A few weeks ago, when I read that IPL 2020 (Indian Premier League) would finally take place in a bio-bubble in the UAE, I received the announcement with both disbelief and pleasure. Disbelief, because one had assumed that like most other sporting events around the world this year, this one too would be cancelled; and pleasure, because I have come to look forward to this event with as much anticipation as I would to an annual holiday in an exotic destination.
As it is, this year has seen upheavals in almost every department – the Covid19 curse has almost halted education, strained the medical system, disrupted the economy and affected public and personal life in unprecedented ways. Amid this scenario, with no live audience and no crazy fans, would the IPL deliver its usual punch, I wondered. However, the first few matches have proved that it’s all there — the punch, the flavour and the madness (minus the usual noise, which is just as well). So the determination to hold the event against all odds has paid off.
I am neither a spokesperson for BCCI nor do I have a stake in IPL! However, as a writer I am tempted to use the IPL as a metaphor for positive change. The story of t-20 cricket is, in fact, a story of timely adaptation. Come to think of it, t-20 cricket itself had its critics when it was first launched in England in 2003. They felt that the drastically shortened version of the game would kill real cricket; replacing the slow, gentleman’s game with a fast, glamourous one. As we can plainly see, in its t-20 version, cricket is not only surviving but thriving. How beautifully the days-long game has been molded into the twenty-overs format completed in a few hours!
Today, the IPL cricket tournament is one of the most awaited events in the international sports calendar, watched live by lakhs of spectators and by television audiences in 120 countries. Not only does it pump crores of rupees into the Indian economy, it generates employment for hundreds of people – and I am not yet speaking of players. In sporting terms alone, it has brought opportunities to dozens of sportsmen, some of them struggling young cricketers from far-flung places and small towns. Now what is wrong with that?
As Steve Jobs put it, “Innovation is the ability to see change as an opportunity – not a threat.” And that is precisely what we are called upon to do in a changing world, where to adapt is to survive and to defy change is to become obsolete. Of course, adaptation has vastly different meanings in different contexts. In sports it may mean improving physical fitness to play more aggressively, whereas in some other field it may necessitate the innovative use of technology.
Here, I am reminded of a remarkable project being currently undertaken in Ladakh. Education is being taken to homebound children in remote villages of Leh and Kargil, not through books (or even online classes since these are not possible due to extremely low power supply), but through simple yet innovative means. Solar-powered electronic tablets pre-loaded with educational material are distributed free to the kids by rotation, so no schoolchild feels left out. The difficulties of treacherous terrain and limited electricity have been overcome through sunshine and a clever idea!

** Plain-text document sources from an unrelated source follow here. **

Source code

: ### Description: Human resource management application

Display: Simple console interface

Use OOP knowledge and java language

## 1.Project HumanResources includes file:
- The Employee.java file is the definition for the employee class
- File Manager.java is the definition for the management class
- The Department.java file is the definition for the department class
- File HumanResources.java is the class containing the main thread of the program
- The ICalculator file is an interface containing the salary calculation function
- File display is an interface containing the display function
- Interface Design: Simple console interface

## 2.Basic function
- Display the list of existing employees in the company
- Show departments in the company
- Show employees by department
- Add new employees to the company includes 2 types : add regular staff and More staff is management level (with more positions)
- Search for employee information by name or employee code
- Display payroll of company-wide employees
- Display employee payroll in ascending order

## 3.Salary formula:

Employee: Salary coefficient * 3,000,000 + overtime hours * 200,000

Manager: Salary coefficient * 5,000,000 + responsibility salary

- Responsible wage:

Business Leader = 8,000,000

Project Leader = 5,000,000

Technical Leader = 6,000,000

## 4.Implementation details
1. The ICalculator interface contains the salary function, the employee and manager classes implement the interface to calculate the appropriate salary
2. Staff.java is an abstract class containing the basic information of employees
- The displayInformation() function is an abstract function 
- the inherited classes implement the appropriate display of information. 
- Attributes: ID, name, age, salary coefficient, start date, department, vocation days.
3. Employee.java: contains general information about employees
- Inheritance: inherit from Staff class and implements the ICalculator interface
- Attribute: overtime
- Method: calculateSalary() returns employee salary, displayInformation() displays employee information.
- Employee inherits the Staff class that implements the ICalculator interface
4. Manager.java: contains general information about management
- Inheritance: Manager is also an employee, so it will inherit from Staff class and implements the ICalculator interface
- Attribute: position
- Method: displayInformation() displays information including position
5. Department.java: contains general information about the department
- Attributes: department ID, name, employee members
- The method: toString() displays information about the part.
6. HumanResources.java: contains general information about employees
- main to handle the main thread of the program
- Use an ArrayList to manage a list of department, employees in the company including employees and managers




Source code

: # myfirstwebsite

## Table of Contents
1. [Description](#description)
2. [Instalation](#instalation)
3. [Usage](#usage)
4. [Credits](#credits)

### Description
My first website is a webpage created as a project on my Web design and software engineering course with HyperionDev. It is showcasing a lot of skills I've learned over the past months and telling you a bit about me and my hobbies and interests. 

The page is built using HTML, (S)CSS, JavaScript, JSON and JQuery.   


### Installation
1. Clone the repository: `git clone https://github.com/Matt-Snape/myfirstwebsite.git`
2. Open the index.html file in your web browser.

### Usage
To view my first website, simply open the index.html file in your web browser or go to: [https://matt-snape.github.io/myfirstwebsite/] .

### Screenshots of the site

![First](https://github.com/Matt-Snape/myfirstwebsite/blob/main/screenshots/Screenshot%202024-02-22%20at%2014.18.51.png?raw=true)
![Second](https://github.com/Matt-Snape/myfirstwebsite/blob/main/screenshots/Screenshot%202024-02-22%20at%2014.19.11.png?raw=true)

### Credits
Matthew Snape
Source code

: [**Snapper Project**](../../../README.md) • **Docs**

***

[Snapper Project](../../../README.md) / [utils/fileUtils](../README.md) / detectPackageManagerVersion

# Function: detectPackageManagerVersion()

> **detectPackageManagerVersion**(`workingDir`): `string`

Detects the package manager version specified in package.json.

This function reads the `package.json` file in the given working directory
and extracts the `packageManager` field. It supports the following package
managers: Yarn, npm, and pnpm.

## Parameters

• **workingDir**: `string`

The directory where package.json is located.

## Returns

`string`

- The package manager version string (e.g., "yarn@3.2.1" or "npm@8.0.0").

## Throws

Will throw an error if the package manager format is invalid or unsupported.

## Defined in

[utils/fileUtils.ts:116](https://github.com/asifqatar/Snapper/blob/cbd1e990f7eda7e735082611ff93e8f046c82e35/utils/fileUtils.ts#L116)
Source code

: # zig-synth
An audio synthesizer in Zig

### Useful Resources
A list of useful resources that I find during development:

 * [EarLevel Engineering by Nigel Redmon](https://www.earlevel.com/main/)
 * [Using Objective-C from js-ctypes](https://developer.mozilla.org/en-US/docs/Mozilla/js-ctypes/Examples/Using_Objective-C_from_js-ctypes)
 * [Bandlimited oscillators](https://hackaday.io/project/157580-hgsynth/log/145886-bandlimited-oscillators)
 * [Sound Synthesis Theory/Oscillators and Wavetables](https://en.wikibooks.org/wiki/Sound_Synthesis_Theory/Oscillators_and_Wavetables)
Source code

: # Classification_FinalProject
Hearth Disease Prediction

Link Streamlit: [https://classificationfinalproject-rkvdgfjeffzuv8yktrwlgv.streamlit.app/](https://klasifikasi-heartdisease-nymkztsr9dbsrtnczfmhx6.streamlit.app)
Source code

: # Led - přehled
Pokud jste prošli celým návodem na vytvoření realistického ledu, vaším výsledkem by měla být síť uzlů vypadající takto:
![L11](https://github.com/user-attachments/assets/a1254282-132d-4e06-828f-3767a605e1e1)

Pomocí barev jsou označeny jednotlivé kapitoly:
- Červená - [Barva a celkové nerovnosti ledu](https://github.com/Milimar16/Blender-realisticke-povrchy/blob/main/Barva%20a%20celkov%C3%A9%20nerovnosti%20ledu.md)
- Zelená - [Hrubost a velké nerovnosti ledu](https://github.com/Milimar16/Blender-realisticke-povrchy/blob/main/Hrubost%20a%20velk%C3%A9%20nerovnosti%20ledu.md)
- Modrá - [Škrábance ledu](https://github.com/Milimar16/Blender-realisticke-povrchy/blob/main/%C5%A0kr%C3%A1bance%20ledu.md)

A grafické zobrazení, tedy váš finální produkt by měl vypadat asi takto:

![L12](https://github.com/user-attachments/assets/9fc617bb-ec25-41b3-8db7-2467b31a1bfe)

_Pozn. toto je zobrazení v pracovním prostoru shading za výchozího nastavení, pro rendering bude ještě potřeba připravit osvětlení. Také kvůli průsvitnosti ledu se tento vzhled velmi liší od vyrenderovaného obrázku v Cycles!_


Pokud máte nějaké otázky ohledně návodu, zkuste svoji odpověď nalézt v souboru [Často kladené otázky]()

Turning to the natural world we see that whenever conditions became adverse, Mother Nature, in her supreme wisdom, enabled birds and animals to adapt to their environment. Some, like camels, developed the capacity to go without water for weeks at a time; others, like the giraffe, grew extra-long necks to be able to feed on the leaves of the acacia trees, their favourite food. These are, of course, physical modifications fit for lower beings. We humans, being much more evolved, are called upon to adapt in more complex ways, for which we need to use our minds. Every example of adaptation is a story of change, innovation and positivity. It follows that the attempt to adapt is not just a matter of survival; the process itself expands our minds and sharpens our brains, impacting our overall performance positively.
There are numerous examples of individuals and institutions adapting to new situations; it is fascinating to see this phenomenon at the larger, community level. A notable example of such a type is of the Parsi community, who migrated to India sometime between the eighth and tenth centuries. Through sensible and timely adaptation they made India their home, while retaining their culture and customs. This tiny minority has made remarkable contributions in multiple sectors of industry, education and the arts. As Socrates says, ”The secret of change is to focus all of your energy not on fighting the old, but on building the new.”
Speaking of the arts, art and entertainment is another sector that has been rudely jolted by the lockdown. But then, here again, artistes have risen to the occasion and taken to new platforms to showcase their performances. Recently, it was reported that the famous Rambo Circus is putting up its paid shows on a digital platform. This way audiences can enjoy the show while sitting in the comfort of their homes and the performers will have a means of income till regular, outdoor shows resume.
And now, coming back to the IPL, the fact that it is being played outside India in the UAE, has not diminished its excitement one bit. The sheer unpredictability of the outcome of each game is as fresh as ever. The matches are bringing much-needed cheer to us at a time when outdoor entertainment is banned. Thanks to the IPL, the dull daily routine is enlivened for a few hours every evening. Certainly, there are immense rewards in tackling change with an open mind. I would like to conclude with a beautiful Chinese proverb that comes to mind: “When the winds of change blow, some people build walls and others build windmills.”
(The author is a free-lance writer, editor and translator based in New Gurgaon.)